Всего этого не бывает, но это вполне остроумно. И особенно хорошо тем, что бесполезно. Как у Уайльда: искусство только то, что бесполезно. Впрочем, эта же фраза есть в давней статье Майи Туровской, которая, в свою очередь, цитирует кого-то ещё. Ведь и весь спектакль – цитаты «из кого-то ещё».
В последние годы обращение к семидесятым в театре – совсем не редкость и вряд ли случайность. С одной стороны, часто оно превращается в прекраснодушную попытку показать людей, которые – видите?! – как-то справлялись, а ведь им было куда хуже, чем нам сейчас, даже на бытовом уровне. Они шутили, пели, дружили и влюблялись. Всё пережили и перебороли. Хотя, если честно, оно как-то само. С другой стороны, семидесятые в театре окутывает плотная вампиловская тоска.

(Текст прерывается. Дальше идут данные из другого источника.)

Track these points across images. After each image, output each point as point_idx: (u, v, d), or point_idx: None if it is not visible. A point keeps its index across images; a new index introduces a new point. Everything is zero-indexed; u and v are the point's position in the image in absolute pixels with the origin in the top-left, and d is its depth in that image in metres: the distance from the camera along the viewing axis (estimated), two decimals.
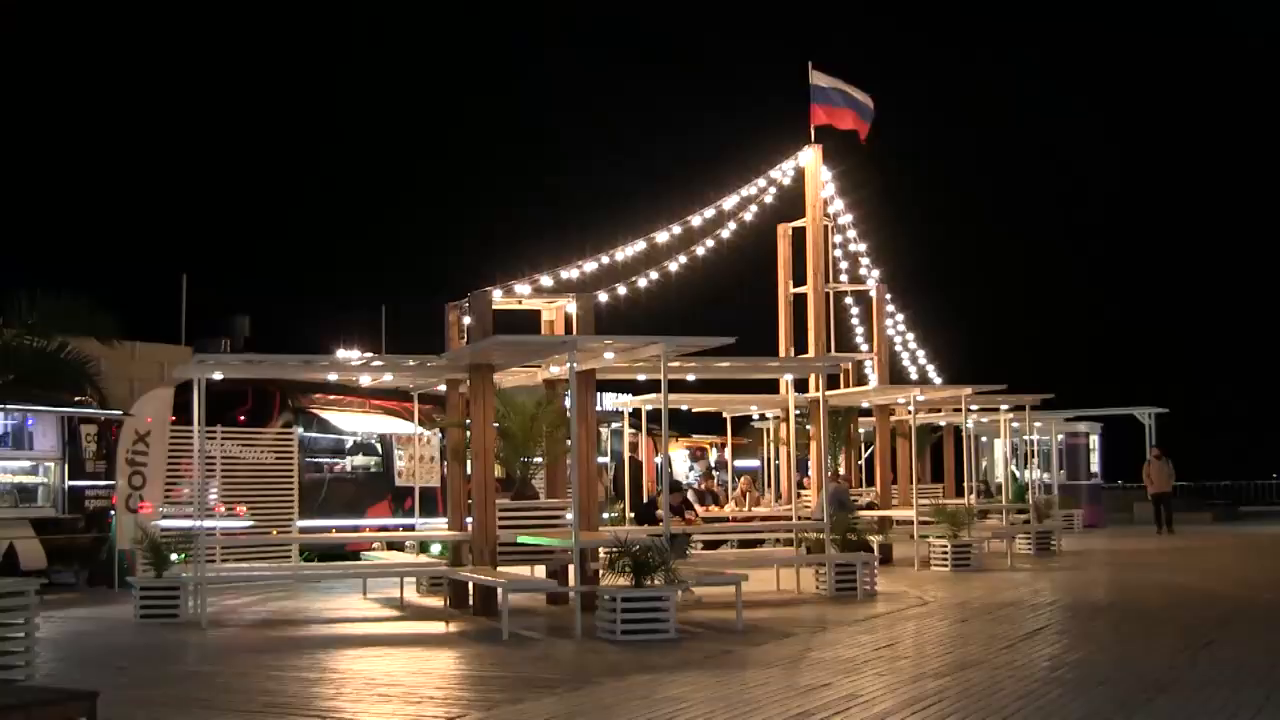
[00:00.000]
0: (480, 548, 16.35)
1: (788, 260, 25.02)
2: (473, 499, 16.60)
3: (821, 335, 23.96)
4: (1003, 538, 24.14)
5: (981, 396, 25.17)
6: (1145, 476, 32.06)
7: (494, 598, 15.77)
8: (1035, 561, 23.74)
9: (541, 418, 17.28)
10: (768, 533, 22.44)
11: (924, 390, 23.92)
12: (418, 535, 19.56)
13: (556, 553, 16.39)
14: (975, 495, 27.48)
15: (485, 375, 16.58)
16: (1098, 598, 17.87)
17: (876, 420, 25.15)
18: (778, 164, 24.33)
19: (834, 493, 20.90)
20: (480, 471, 16.43)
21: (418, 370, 17.84)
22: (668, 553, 13.82)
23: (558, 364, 17.12)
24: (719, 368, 19.15)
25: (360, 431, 24.58)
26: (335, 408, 24.09)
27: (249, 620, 16.22)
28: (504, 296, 17.81)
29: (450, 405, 18.14)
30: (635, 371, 18.66)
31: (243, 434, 21.74)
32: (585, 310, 17.20)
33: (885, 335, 25.98)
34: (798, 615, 15.75)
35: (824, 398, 19.68)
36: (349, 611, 16.94)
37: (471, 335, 16.94)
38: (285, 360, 17.76)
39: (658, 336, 15.25)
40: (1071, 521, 32.77)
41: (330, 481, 23.67)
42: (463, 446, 17.33)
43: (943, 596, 17.58)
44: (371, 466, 24.73)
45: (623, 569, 13.72)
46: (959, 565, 21.67)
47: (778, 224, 24.96)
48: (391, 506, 24.31)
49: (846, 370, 25.64)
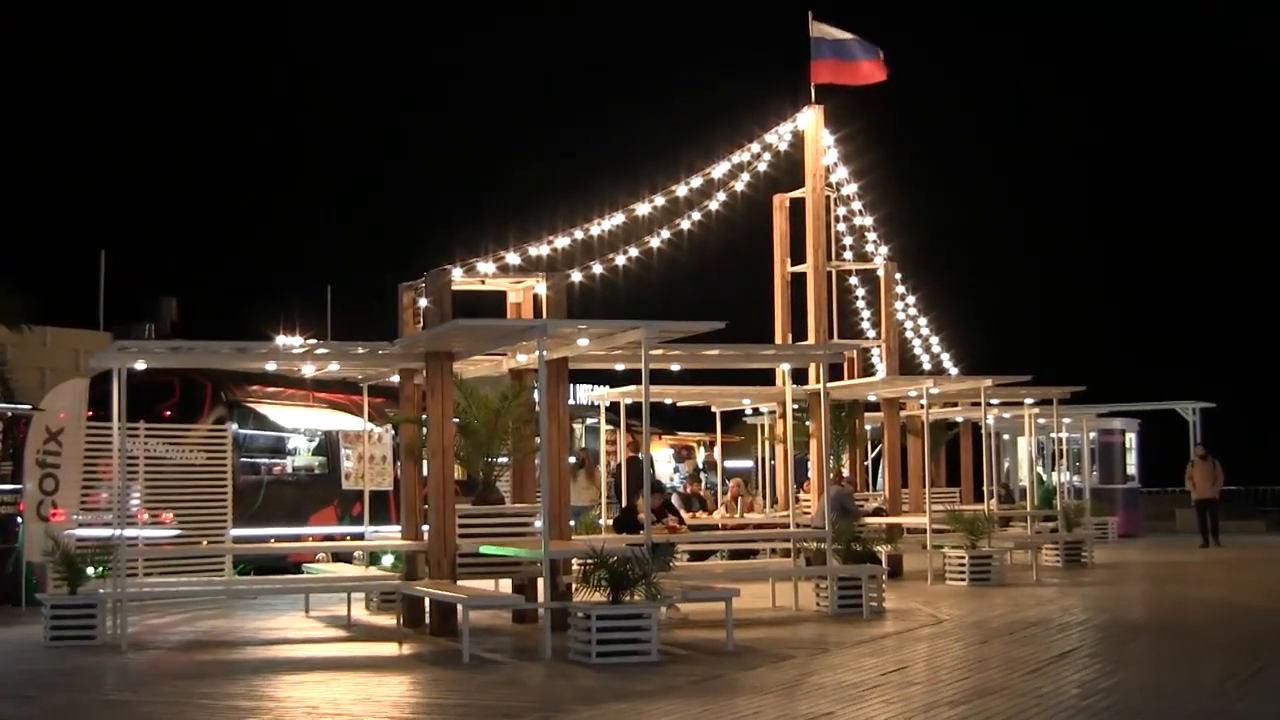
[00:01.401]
0: (438, 559, 16.33)
1: (785, 235, 25.02)
2: (429, 504, 16.58)
3: (823, 320, 23.96)
4: (1027, 548, 24.18)
5: (1003, 389, 25.20)
6: (1188, 480, 32.16)
7: (453, 616, 15.76)
8: (1064, 575, 23.82)
9: (507, 412, 17.26)
10: (762, 542, 22.43)
11: (938, 382, 23.94)
12: (368, 545, 19.54)
13: (524, 565, 16.37)
14: (996, 500, 27.51)
15: (444, 364, 16.54)
16: (1134, 616, 17.95)
17: (884, 416, 25.17)
18: (773, 127, 24.33)
19: (836, 497, 20.91)
20: (438, 473, 16.40)
21: (368, 359, 17.81)
22: (649, 564, 13.84)
23: (525, 352, 17.10)
24: (707, 356, 19.15)
25: (303, 428, 24.53)
26: (274, 401, 24.03)
27: (175, 642, 16.19)
28: (465, 275, 17.78)
29: (404, 398, 18.12)
30: (613, 360, 18.63)
31: (169, 431, 21.68)
32: (557, 291, 17.18)
33: (895, 320, 25.98)
34: (796, 635, 15.77)
35: (825, 390, 19.69)
36: (289, 632, 16.91)
37: (428, 319, 16.90)
38: (217, 347, 17.68)
39: (638, 321, 15.24)
40: (1105, 530, 32.91)
41: (269, 484, 23.62)
42: (418, 445, 17.30)
43: (959, 614, 17.62)
44: (315, 467, 24.67)
45: (598, 583, 13.73)
46: (977, 579, 21.71)
47: (773, 194, 24.94)
48: (338, 513, 24.27)
49: (851, 359, 25.66)
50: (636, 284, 22.33)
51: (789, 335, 24.69)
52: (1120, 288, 62.68)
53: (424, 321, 17.15)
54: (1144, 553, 29.98)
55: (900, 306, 26.95)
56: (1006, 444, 36.54)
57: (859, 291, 26.95)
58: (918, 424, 25.38)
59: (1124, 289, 62.83)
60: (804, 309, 24.16)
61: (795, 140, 24.37)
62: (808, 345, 23.14)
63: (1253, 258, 60.33)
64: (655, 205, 22.61)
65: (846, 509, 21.51)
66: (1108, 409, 36.17)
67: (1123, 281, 63.00)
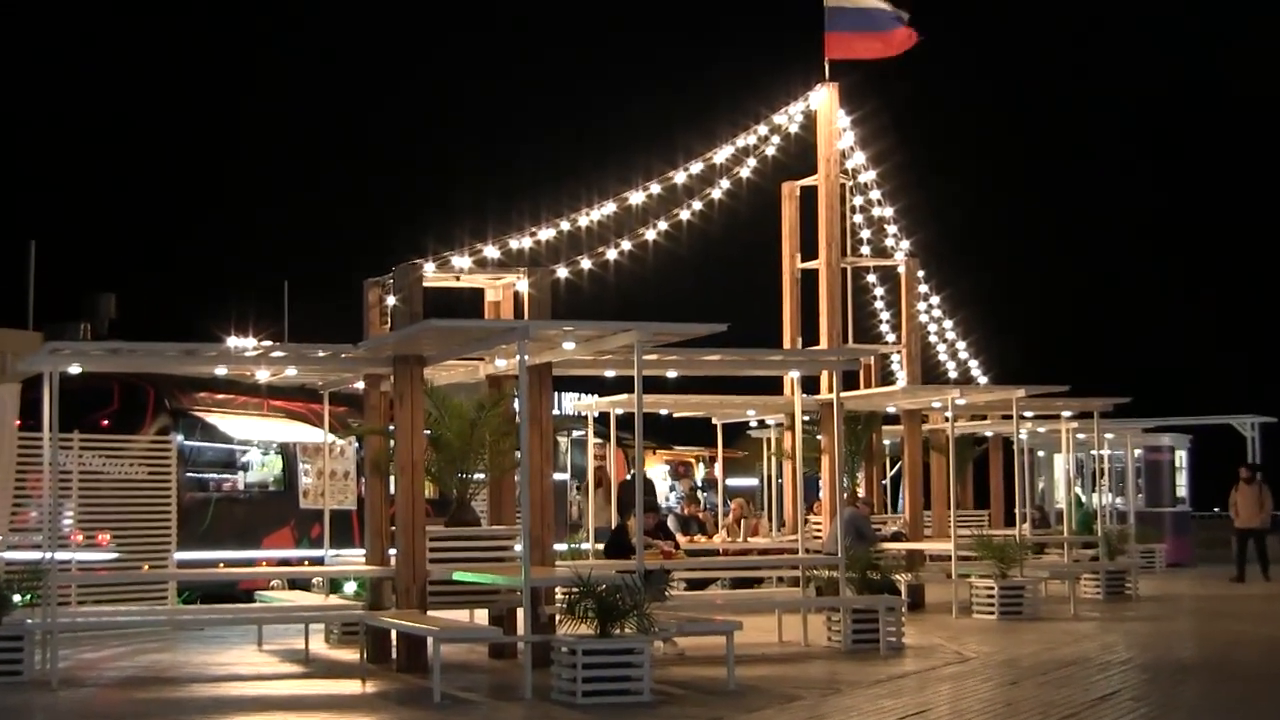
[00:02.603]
0: (406, 587, 16.34)
1: (794, 227, 25.04)
2: (397, 525, 16.58)
3: (836, 322, 24.00)
4: (1064, 578, 24.21)
5: (1038, 400, 25.24)
6: (1231, 506, 31.71)
7: (423, 650, 15.75)
8: (1105, 609, 23.84)
9: (484, 423, 17.26)
10: (768, 569, 22.45)
11: (965, 392, 24.00)
12: (328, 571, 19.54)
13: (502, 593, 16.39)
14: (1029, 525, 27.55)
15: (413, 369, 16.55)
16: (1184, 656, 17.96)
17: (905, 429, 25.22)
18: (782, 107, 24.35)
19: (851, 520, 20.93)
20: (407, 490, 16.40)
21: (329, 363, 17.80)
22: (642, 593, 13.84)
23: (505, 356, 17.10)
24: (707, 362, 19.15)
25: (257, 440, 24.52)
26: (225, 410, 24.04)
27: (112, 679, 16.18)
28: (438, 271, 17.79)
29: (370, 407, 18.12)
30: (602, 366, 18.64)
31: (107, 442, 21.67)
32: (540, 289, 17.20)
33: (917, 322, 26.03)
34: (805, 674, 15.78)
35: (839, 400, 19.71)
36: (240, 667, 16.90)
37: (396, 319, 16.92)
38: (161, 349, 17.69)
39: (630, 322, 15.24)
40: (1152, 559, 32.91)
41: (217, 502, 23.62)
42: (385, 459, 17.32)
43: (987, 652, 17.64)
44: (270, 484, 24.68)
45: (585, 614, 13.73)
46: (1008, 612, 21.74)
47: (782, 182, 24.97)
48: (295, 534, 24.27)
49: (867, 366, 25.70)
50: (629, 281, 22.36)
51: (799, 339, 24.70)
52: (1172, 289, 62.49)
53: (392, 322, 17.16)
54: (1195, 584, 29.99)
55: (923, 308, 26.93)
56: (1041, 462, 36.55)
57: (877, 291, 26.93)
58: (942, 439, 25.39)
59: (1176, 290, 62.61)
60: (815, 310, 24.17)
61: (807, 121, 24.39)
62: (820, 350, 23.17)
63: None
64: (650, 194, 22.62)
65: (862, 533, 21.52)
66: (1155, 423, 36.22)
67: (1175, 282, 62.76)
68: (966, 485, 29.34)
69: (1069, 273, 59.78)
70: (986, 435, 30.05)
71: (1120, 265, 62.22)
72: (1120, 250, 62.58)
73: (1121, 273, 61.95)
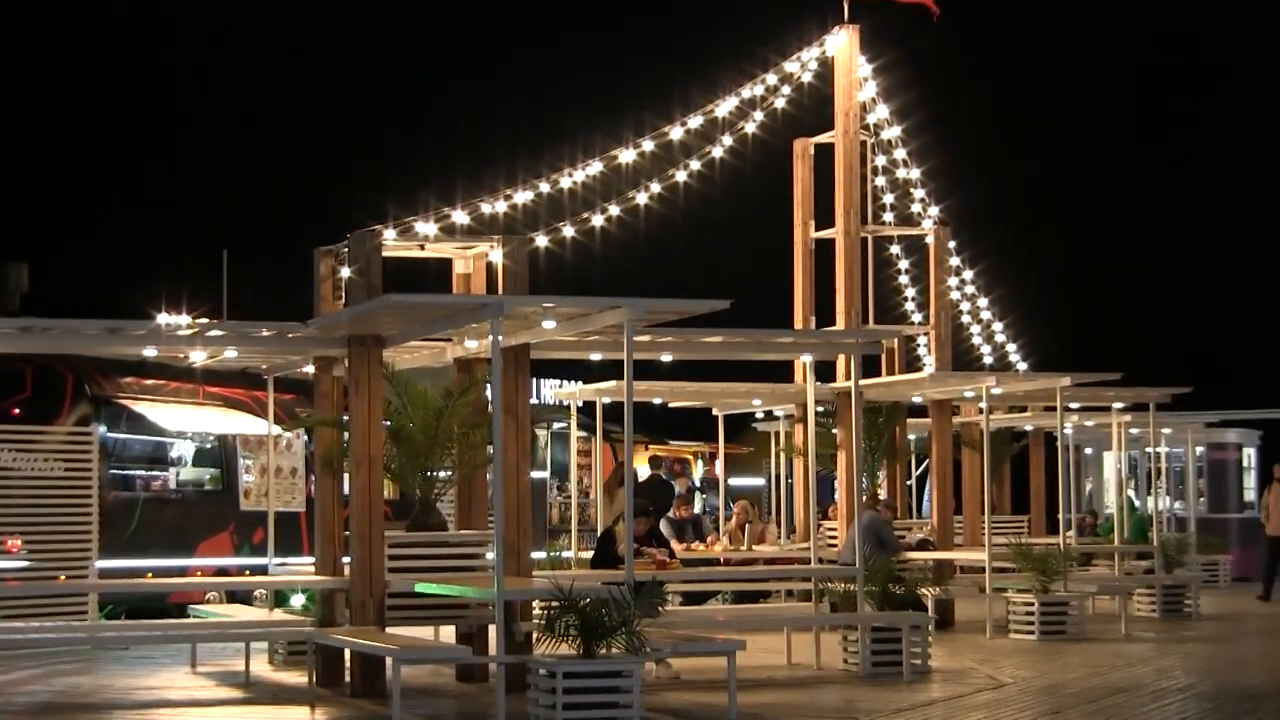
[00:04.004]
0: (362, 600, 16.37)
1: (808, 191, 25.04)
2: (351, 530, 16.60)
3: (855, 299, 24.02)
4: (1115, 593, 24.25)
5: (1086, 389, 25.25)
6: (1262, 510, 31.44)
7: (381, 672, 15.80)
8: (1161, 628, 23.90)
9: (452, 413, 17.29)
10: (775, 582, 22.47)
11: (1002, 380, 23.99)
12: (272, 582, 19.55)
13: (472, 607, 16.43)
14: (1075, 532, 27.60)
15: (371, 351, 16.57)
16: (1253, 683, 18.00)
17: (933, 423, 25.24)
18: (795, 53, 24.35)
19: (870, 525, 20.97)
20: (363, 490, 16.43)
21: (274, 343, 17.81)
22: (631, 608, 13.88)
23: (476, 336, 17.13)
24: (707, 344, 19.19)
25: (191, 431, 24.54)
26: (154, 397, 24.04)
27: (25, 704, 16.18)
28: (400, 239, 17.80)
29: (321, 394, 18.14)
30: (587, 349, 18.67)
31: (18, 434, 21.68)
32: (516, 260, 17.21)
33: (948, 300, 26.02)
34: (816, 700, 15.82)
35: (858, 389, 19.73)
36: (170, 692, 16.92)
37: (352, 294, 16.93)
38: (82, 327, 17.70)
39: (620, 298, 15.28)
40: (1215, 572, 32.98)
41: (146, 503, 23.63)
42: (338, 454, 17.34)
43: (1026, 676, 17.68)
44: (206, 482, 24.70)
45: (567, 632, 13.77)
46: (1050, 632, 21.80)
47: (794, 139, 24.99)
48: (234, 540, 24.30)
49: (891, 350, 25.68)
50: (618, 252, 22.35)
51: (812, 319, 24.73)
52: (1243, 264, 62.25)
53: (346, 297, 17.17)
54: (1265, 602, 30.00)
55: (954, 283, 26.87)
56: (1089, 460, 36.62)
57: (902, 264, 26.92)
58: (976, 433, 25.43)
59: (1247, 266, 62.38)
60: (831, 285, 24.19)
61: (823, 70, 24.39)
62: (836, 331, 23.20)
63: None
64: (643, 152, 22.60)
65: (883, 541, 21.55)
66: (1220, 416, 36.18)
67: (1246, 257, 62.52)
68: (1003, 486, 29.40)
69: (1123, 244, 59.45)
70: (1026, 430, 30.11)
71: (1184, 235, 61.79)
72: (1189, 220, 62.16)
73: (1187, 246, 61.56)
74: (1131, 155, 61.96)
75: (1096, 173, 59.94)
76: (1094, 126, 62.26)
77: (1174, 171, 62.84)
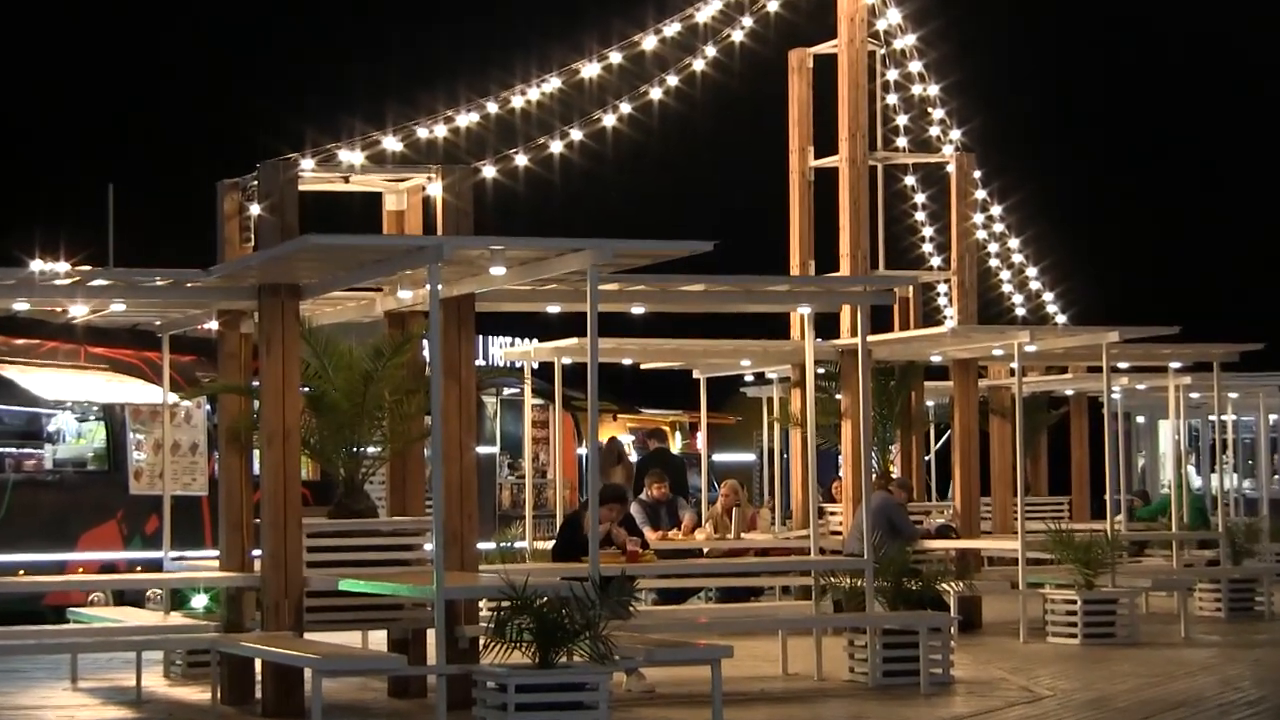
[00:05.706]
0: (276, 601, 16.35)
1: (806, 111, 25.02)
2: (263, 517, 16.55)
3: (864, 239, 24.03)
4: (1172, 589, 24.30)
5: (1137, 347, 25.28)
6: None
7: (299, 686, 15.78)
8: (1227, 631, 23.97)
9: (382, 377, 17.27)
10: (768, 576, 22.49)
11: (1038, 335, 24.00)
12: (168, 579, 19.50)
13: (407, 608, 16.40)
14: (1126, 516, 27.63)
15: (286, 304, 16.54)
16: None
17: (955, 387, 25.28)
18: None
19: (882, 509, 21.01)
20: (277, 469, 16.41)
21: (170, 294, 17.76)
22: (597, 608, 13.85)
23: (411, 285, 17.09)
24: (687, 294, 19.18)
25: (70, 400, 24.50)
26: (26, 361, 24.01)
27: None
28: (319, 169, 17.75)
29: (226, 355, 18.05)
30: (544, 299, 18.66)
31: None
32: (459, 194, 17.18)
33: (972, 241, 26.04)
34: (818, 717, 15.83)
35: (865, 346, 19.70)
36: (47, 712, 16.92)
37: (263, 235, 16.86)
38: None
39: (582, 240, 15.26)
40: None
41: (17, 487, 23.60)
42: (247, 426, 17.29)
43: (1066, 689, 17.72)
44: (89, 461, 24.68)
45: (520, 637, 13.77)
46: (1095, 635, 21.84)
47: (789, 49, 24.94)
48: (123, 530, 24.26)
49: (905, 299, 25.69)
50: (581, 184, 22.30)
51: (811, 263, 24.73)
52: None
53: (256, 239, 17.11)
54: None
55: (981, 220, 26.91)
56: (1142, 430, 36.70)
57: (918, 198, 26.97)
58: (1006, 399, 25.45)
59: None
60: (834, 223, 24.18)
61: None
62: (839, 278, 23.19)
63: None
64: (610, 65, 22.57)
65: (896, 527, 21.60)
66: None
67: None
68: (1039, 462, 29.46)
69: (1184, 172, 59.37)
70: (1067, 395, 30.15)
71: (1255, 166, 61.63)
72: (1260, 147, 62.01)
73: (1251, 176, 61.51)
74: (1201, 65, 61.72)
75: (1150, 88, 59.73)
76: (1153, 31, 61.82)
77: (1237, 90, 62.83)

Как показывать брежневские годы: уютным миром честных тружеников, тёмным абсурдным запойным сном, подражая мелодиями и танцам или цинично их высмеивая – выбор постановщика? Не стоит забывать только одно: в этом выборе будет столько же эстетических предпочтений, сколько и исторической ответственности, потому что рифма между семидесятыми и 2020-ми не является открытием, но требует осмысления. А рифма, вернее, как говорил Бродский, стихосложение – колоссальный ускоритель сознания.